**Task requirements**
Reproduce each of the entries below word for word, keeping every line as it appears.

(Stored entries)
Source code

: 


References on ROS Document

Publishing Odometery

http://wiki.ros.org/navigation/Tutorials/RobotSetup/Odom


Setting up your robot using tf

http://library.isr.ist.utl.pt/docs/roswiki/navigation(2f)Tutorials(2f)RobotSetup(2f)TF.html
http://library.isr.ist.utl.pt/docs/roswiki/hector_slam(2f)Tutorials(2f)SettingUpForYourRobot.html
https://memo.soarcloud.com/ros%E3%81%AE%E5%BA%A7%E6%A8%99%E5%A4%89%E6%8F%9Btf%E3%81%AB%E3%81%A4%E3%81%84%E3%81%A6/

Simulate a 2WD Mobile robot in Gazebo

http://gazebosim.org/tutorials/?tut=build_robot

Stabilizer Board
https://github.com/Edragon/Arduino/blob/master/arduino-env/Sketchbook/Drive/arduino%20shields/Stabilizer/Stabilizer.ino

**Solution for this task**
Source code

: 


References on ROS Document

Publishing Odometery

http://wiki.ros.org/navigation/Tutorials/RobotSetup/Odom


Setting up your robot using tf

http://library.isr.ist.utl.pt/docs/roswiki/navigation(2f)Tutorials(2f)RobotSetup(2f)TF.html
http://library.isr.ist.utl.pt/docs/roswiki/hector_slam(2f)Tutorials(2f)SettingUpForYourRobot.html
https://memo.soarcloud.com/ros%E3%81%AE%E5%BA%A7%E6%A8%99%E5%A4%89%E6%8F%9Btf%E3%81%AB%E3%81%A4%E3%81%84%E3%81%A6/

Simulate a 2WD Mobile robot in Gazebo

http://gazebosim.org/tutorials/?tut=build_robot

Stabilizer Board
https://github.com/Edragon/Arduino/blob/master/arduino-env/Sketchbook/Drive/arduino%20shields/Stabilizer/Stabilizer.ino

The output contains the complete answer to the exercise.